■ **Ziel der Übung**
Welche Wohnung ihres Zweifamilienhauses nutzen die Kläger laut dem Dokumentauszug selbst?

----- Dokumentauszug

BFH, Urteil vom 25.09.2007 - Aktenzeichen IX R 43/06

DRsp Nr. 2007/22142

Gründe:

I. Die Kläger und Revisionsbeklagten (Kläger) sind Eigentümer eines Zweifamilienhauses, dessen Erdgeschosswohnung sie selbst nutzen, während die Dachgeschosswohnung vermietet ist. Im Streitjahr (2000) ließen die Kläger im Giebelbereich der Dachgeschosswohnung Fassadendämmplatten befestigen, Sperrholzplatten aufnageln und auf diesen Natur-Schiefer-Fassadenplatten verlegen. Im Zusammenhang mit dieser Maßnahme wurden 30 qm Dachfläche ab- und wieder aufgedeckt sowie ein Dachüberstand von 60 cm hergestellt und auf dieser Fläche (10 qm) neue Betondachsteine eingedeckt. Darüber hinaus wurden eine neue Kupfer-Hängedachrinne und neue Fallrohre installiert.

In ihrer Einkommensteuererklärung des Streitjahres machten die Kläger bei den Einkünften aus Vermietung und Verpachtung der Dachgeschosswohnung die im Zuge der Fassadenverkleidung entstandenen Aufwendungen als Werbungskosten geltend. Der Beklagte und Revisionskläger (das Finanzamt --FA--) ließ die Aufwendungen nur mit dem (im Verhältnis der Wohnflächen der selbstgenutzten und der vermieteten Wohnung) auf die vermietete Wohnung entfallenden Anteil zum Abzug zu.

Der nach erfolglosem Einspruch erhobenen Klage gab das Finanzgericht (FG) statt. Das Urteil ist in Entscheidungen der Finanzgerichte (EFG) 2007, 1006 , veröffentlicht.

Mit seiner Revision rügt das FA die Verletzung materiellen Rechts (§ 9 Abs. 1 und § 21 Abs. 1 Nr. 1 des Einkommensteuergesetzes -- EStG --).

Das FA beantragt sinngemäß, das angefochtene Urteil aufzuheben und die Klage abzuweisen.

Die Kläger beantragen, die Revision als unbegründet zurückzuweisen.

II. Die Revision ist unbegründet und daher zurückzuweisen (§ 126 Abs. 2 der Finanzgerichtsordnung -- FGO --). Das FG hat zutreffend die Aufwendungen für das Anbringen der Fassadenverkleidung als Werbungskosten bei den Einkünften aus Vermietung und Verpachtung der Dachgeschosswohnung beurteilt.

1. Aufwendungen, die durch die Absicht veranlasst sind, Einkünfte aus Vermietung und Verpachtung zu erzielen (§ 21 Abs. 1 EStG ), sind dann nicht als Werbungskosten (§ 9 Abs. 1 EStG ) sofort abziehbar, wenn es sich um Herstellungskosten handelt. Welche Aufwendungen zu den Herstellungskosten zählen, bestimmt sich auch für die Einkünfte aus Vermietung und Verpachtung nach § 255 Abs. 2 Satz 1 des Handelsgesetzbuches -- HGB -- (z.B. Urteil des Bundesfinanzhofs --BFH-- vom 14. Juli 2004 IX R 52/02, BFHE 206, 441 , BStBl II 2004, 949 , m.w.N.). Danach sind Herstellungskosten Aufwendungen, die durch den Verbrauch von Gütern und die Inanspruchnahme von Diensten für die Herstellung eines Vermögensgegenstandes, seine Erweiterung oder für eine über seinen ursprünglichen Zustand hinausgehende wesentliche Verbesserung entstehen.

----------
----- Datenauszüge

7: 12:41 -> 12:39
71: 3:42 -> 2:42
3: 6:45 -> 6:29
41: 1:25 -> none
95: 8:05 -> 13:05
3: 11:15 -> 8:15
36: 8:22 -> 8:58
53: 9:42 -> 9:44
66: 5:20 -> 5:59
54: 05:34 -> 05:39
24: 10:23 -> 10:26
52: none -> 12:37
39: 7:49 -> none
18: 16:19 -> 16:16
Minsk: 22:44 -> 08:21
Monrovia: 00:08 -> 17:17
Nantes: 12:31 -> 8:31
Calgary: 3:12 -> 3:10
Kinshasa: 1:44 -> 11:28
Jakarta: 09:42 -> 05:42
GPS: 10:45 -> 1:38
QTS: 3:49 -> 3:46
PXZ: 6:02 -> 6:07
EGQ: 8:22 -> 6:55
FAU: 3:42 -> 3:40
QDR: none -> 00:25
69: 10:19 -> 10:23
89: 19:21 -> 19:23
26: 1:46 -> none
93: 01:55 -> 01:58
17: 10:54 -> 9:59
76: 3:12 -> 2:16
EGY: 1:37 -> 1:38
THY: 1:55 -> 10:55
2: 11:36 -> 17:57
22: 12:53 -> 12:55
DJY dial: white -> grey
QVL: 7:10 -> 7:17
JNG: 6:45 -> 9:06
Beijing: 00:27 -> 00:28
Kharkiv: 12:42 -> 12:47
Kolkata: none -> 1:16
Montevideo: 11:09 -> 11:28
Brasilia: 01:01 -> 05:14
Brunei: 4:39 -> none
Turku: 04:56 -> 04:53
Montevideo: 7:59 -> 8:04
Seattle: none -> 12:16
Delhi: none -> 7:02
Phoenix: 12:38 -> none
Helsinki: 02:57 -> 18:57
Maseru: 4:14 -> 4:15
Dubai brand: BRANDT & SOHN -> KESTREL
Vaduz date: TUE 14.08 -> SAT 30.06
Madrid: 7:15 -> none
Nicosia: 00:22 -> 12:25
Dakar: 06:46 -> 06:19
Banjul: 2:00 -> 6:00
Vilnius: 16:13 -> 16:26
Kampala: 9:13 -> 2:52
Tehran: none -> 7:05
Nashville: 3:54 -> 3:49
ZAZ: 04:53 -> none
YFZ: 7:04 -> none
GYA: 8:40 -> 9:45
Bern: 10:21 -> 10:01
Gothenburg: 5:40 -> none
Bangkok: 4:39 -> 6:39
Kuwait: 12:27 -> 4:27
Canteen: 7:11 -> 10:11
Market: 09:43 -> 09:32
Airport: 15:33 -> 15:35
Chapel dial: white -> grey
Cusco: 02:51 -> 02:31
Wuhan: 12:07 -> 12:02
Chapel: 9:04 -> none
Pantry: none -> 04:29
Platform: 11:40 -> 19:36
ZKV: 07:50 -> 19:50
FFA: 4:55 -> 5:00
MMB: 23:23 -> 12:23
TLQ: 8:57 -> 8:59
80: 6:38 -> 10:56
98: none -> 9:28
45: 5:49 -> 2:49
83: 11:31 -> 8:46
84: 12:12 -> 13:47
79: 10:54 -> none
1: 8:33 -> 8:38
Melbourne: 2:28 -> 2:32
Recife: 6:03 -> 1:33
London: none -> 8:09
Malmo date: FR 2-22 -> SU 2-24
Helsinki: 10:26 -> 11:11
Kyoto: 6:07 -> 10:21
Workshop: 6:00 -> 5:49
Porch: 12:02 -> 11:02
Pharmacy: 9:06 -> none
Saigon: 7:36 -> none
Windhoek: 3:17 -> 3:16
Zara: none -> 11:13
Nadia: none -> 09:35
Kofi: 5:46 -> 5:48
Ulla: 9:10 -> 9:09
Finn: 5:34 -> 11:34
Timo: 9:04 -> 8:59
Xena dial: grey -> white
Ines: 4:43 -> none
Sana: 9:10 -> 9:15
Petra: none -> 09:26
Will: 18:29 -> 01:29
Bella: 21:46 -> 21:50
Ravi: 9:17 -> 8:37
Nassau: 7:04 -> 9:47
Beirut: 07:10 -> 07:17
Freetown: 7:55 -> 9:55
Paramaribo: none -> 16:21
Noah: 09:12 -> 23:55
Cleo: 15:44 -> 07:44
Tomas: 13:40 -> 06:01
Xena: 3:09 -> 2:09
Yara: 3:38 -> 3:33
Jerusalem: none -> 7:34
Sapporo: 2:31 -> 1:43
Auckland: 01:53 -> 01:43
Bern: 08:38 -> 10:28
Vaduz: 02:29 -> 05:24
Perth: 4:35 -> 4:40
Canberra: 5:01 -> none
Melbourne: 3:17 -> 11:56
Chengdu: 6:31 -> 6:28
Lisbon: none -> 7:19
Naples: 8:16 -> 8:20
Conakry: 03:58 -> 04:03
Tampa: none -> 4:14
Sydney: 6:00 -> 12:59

----------

■ **Die Antwort**
Die Erdgeschosswohnung.